• [Direction] Rewrite the material below as a JSON array of strings, one string per line, omitting blank lines.

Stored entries
"""
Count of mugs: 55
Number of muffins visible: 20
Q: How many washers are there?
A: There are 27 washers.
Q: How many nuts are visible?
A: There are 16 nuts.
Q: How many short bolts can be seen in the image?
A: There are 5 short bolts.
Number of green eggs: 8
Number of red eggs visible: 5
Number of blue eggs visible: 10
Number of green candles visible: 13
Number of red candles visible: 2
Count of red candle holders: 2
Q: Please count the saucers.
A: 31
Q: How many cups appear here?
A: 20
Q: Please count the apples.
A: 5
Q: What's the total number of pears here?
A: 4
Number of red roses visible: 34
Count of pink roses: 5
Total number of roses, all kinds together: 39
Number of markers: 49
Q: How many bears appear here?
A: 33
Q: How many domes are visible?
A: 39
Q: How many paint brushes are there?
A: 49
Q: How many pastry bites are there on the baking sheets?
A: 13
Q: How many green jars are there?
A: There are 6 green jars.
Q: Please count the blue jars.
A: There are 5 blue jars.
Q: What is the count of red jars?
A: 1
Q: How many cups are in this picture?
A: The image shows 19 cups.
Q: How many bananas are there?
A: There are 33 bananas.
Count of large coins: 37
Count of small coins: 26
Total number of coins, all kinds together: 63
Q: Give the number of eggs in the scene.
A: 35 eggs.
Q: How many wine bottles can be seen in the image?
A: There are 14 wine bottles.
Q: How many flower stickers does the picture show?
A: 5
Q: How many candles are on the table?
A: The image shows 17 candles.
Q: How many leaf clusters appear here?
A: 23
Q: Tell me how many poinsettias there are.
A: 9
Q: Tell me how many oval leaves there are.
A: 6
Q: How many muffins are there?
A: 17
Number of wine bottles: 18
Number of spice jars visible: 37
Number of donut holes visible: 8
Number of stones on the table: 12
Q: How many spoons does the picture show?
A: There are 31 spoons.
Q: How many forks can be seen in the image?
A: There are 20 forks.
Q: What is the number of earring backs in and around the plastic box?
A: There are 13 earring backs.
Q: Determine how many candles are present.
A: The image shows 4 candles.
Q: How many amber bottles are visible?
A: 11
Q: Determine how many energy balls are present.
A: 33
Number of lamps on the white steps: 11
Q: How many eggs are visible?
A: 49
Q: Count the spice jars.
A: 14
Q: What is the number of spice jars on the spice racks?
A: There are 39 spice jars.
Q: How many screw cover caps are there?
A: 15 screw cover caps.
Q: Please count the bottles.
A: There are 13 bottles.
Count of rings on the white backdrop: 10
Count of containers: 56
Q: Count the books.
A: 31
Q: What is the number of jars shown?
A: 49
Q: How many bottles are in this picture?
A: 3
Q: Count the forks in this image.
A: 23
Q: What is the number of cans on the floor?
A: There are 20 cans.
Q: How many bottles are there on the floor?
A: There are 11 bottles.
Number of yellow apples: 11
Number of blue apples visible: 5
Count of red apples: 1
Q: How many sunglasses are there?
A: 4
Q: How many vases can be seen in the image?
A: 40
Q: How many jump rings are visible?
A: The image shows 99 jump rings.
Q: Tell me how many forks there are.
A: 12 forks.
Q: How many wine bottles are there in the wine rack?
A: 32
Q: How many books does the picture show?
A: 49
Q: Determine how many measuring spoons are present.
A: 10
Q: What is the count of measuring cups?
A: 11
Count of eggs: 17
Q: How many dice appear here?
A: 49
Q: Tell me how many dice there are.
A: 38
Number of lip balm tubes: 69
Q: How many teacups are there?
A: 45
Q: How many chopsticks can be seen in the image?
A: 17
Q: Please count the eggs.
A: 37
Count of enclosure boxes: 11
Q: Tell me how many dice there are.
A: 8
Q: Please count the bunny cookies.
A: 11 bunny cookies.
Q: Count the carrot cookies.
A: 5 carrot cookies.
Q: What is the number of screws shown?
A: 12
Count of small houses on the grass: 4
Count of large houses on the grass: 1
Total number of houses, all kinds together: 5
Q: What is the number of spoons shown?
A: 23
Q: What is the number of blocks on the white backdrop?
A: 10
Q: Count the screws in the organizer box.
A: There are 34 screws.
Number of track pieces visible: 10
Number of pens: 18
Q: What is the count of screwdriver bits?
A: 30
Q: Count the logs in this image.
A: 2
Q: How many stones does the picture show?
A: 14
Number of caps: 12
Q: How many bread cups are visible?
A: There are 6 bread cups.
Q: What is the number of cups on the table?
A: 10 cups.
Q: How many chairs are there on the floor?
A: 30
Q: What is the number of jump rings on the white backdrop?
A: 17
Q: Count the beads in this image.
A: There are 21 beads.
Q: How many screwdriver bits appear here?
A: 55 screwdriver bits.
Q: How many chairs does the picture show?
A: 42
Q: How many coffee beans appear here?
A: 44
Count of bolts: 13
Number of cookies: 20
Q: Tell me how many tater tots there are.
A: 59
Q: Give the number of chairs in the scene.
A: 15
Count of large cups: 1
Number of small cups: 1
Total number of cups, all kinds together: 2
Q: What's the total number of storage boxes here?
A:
"""
• [Right answer]
[
  "Count of mugs: 55",
  "Number of muffins visible: 20",
  "Q: How many washers are there?",
  "A: There are 27 washers.",
  "Q: How many nuts are visible?",
  "A: There are 16 nuts.",
  "Q: How many short bolts can be seen in the image?",
  "A: There are 5 short bolts.",
  "Number of green eggs: 8",
  "Number of red eggs visible: 5",
  "Number of blue eggs visible: 10",
  "Number of green candles visible: 13",
  "Number of red candles visible: 2",
  "Count of red candle holders: 2",
  "Q: Please count the saucers.",
  "A: 31",
  "Q: How many cups appear here?",
  "A: 20",
  "Q: Please count the apples.",
  "A: 5",
  "Q: What's the total number of pears here?",
  "A: 4",
  "Number of red roses visible: 34",
  "Count of pink roses: 5",
  "Total number of roses, all kinds together: 39",
  "Number of markers: 49",
  "Q: How many bears appear here?",
  "A: 33",
  "Q: How many domes are visible?",
  "A: 39",
  "Q: How many paint brushes are there?",
  "A: 49",
  "Q: How many pastry bites are there on the baking sheets?",
  "A: 13",
  "Q: How many green jars are there?",
  "A: There are 6 green jars.",
  "Q: Please count the blue jars.",
  "A: There are 5 blue jars.",
  "Q: What is the count of red jars?",
  "A: 1",
  "Q: How many cups are in this picture?",
  "A: The image shows 19 cups.",
  "Q: How many bananas are there?",
  "A: There are 33 bananas.",
  "Count of large coins: 37",
  "Count of small coins: 26",
  "Total number of coins, all kinds together: 63",
  "Q: Give the number of eggs in the scene.",
  "A: 35 eggs.",
  "Q: How many wine bottles can be seen in the image?",
  "A: There are 14 wine bottles.",
  "Q: How many flower stickers does the picture show?",
  "A: 5",
  "Q: How many candles are on the table?",
  "A: The image shows 17 candles.",
  "Q: How many leaf clusters appear here?",
  "A: 23",
  "Q: Tell me how many poinsettias there are.",
  "A: 9",
  "Q: Tell me how many oval leaves there are.",
  "A: 6",
  "Q: How many muffins are there?",
  "A: 17",
  "Number of wine bottles: 18",
  "Number of spice jars visible: 37",
  "Number of donut holes visible: 8",
  "Number of stones on the table: 12",
  "Q: How many spoons does the picture show?",
  "A: There are 31 spoons.",
  "Q: How many forks can be seen in the image?",
  "A: There are 20 forks.",
  "Q: What is the number of earring backs in and around the plastic box?",
  "A: There are 13 earring backs.",
  "Q: Determine how many candles are present.",
  "A: The image shows 4 candles.",
  "Q: How many amber bottles are visible?",
  "A: 11",
  "Q: Determine how many energy balls are present.",
  "A: 33",
  "Number of lamps on the white steps: 11",
  "Q: How many eggs are visible?",
  "A: 49",
  "Q: Count the spice jars.",
  "A: 14",
  "Q: What is the number of spice jars on the spice racks?",
  "A: There are 39 spice jars.",
  "Q: How many screw cover caps are there?",
  "A: 15 screw cover caps.",
  "Q: Please count the bottles.",
  "A: There are 13 bottles.",
  "Count of rings on the white backdrop: 10",
  "Count of containers: 56",
  "Q: Count the books.",
  "A: 31",
  "Q: What is the number of jars shown?",
  "A: 49",
  "Q: How many bottles are in this picture?",
  "A: 3",
  "Q: Count the forks in this image.",
  "A: 23",
  "Q: What is the number of cans on the floor?",
  "A: There are 20 cans.",
  "Q: How many bottles are there on the floor?",
  "A: There are 11 bottles.",
  "Number of yellow apples: 11",
  "Number of blue apples visible: 5",
  "Count of red apples: 1",
  "Q: How many sunglasses are there?",
  "A: 4",
  "Q: How many vases can be seen in the image?",
  "A: 40",
  "Q: How many jump rings are visible?",
  "A: The image shows 99 jump rings.",
  "Q: Tell me how many forks there are.",
  "A: 12 forks.",
  "Q: How many wine bottles are there in the wine rack?",
  "A: 32",
  "Q: How many books does the picture show?",
  "A: 49",
  "Q: Determine how many measuring spoons are present.",
  "A: 10",
  "Q: What is the count of measuring cups?",
  "A: 11",
  "Count of eggs: 17",
  "Q: How many dice appear here?",
  "A: 49",
  "Q: Tell me how many dice there are.",
  "A: 38",
  "Number of lip balm tubes: 69",
  "Q: How many teacups are there?",
  "A: 45",
  "Q: How many chopsticks can be seen in the image?",
  "A: 17",
  "Q: Please count the eggs.",
  "A: 37",
  "Count of enclosure boxes: 11",
  "Q: Tell me how many dice there are.",
  "A: 8",
  "Q: Please count the bunny cookies.",
  "A: 11 bunny cookies.",
  "Q: Count the carrot cookies.",
  "A: 5 carrot cookies.",
  "Q: What is the number of screws shown?",
  "A: 12",
  "Count of small houses on the grass: 4",
  "Count of large houses on the grass: 1",
  "Total number of houses, all kinds together: 5",
  "Q: What is the number of spoons shown?",
  "A: 23",
  "Q: What is the number of blocks on the white backdrop?",
  "A: 10",
  "Q: Count the screws in the organizer box.",
  "A: There are 34 screws.",
  "Number of track pieces visible: 10",
  "Number of pens: 18",
  "Q: What is the count of screwdriver bits?",
  "A: 30",
  "Q: Count the logs in this image.",
  "A: 2",
  "Q: How many stones does the picture show?",
  "A: 14",
  "Number of caps: 12",
  "Q: How many bread cups are visible?",
  "A: There are 6 bread cups.",
  "Q: What is the number of cups on the table?",
  "A: 10 cups.",
  "Q: How many chairs are there on the floor?",
  "A: 30",
  "Q: What is the number of jump rings on the white backdrop?",
  "A: 17",
  "Q: Count the beads in this image.",
  "A: There are 21 beads.",
  "Q: How many screwdriver bits appear here?",
  "A: 55 screwdriver bits.",
  "Q: How many chairs does the picture show?",
  "A: 42",
  "Q: How many coffee beans appear here?",
  "A: 44",
  "Count of bolts: 13",
  "Number of cookies: 20",
  "Q: Tell me how many tater tots there are.",
  "A: 59",
  "Q: Give the number of chairs in the scene.",
  "A: 15",
  "Count of large cups: 1",
  "Number of small cups: 1",
  "Total number of cups, all kinds together: 2",
  "Q: What's the total number of storage boxes here?",
  "A:"
]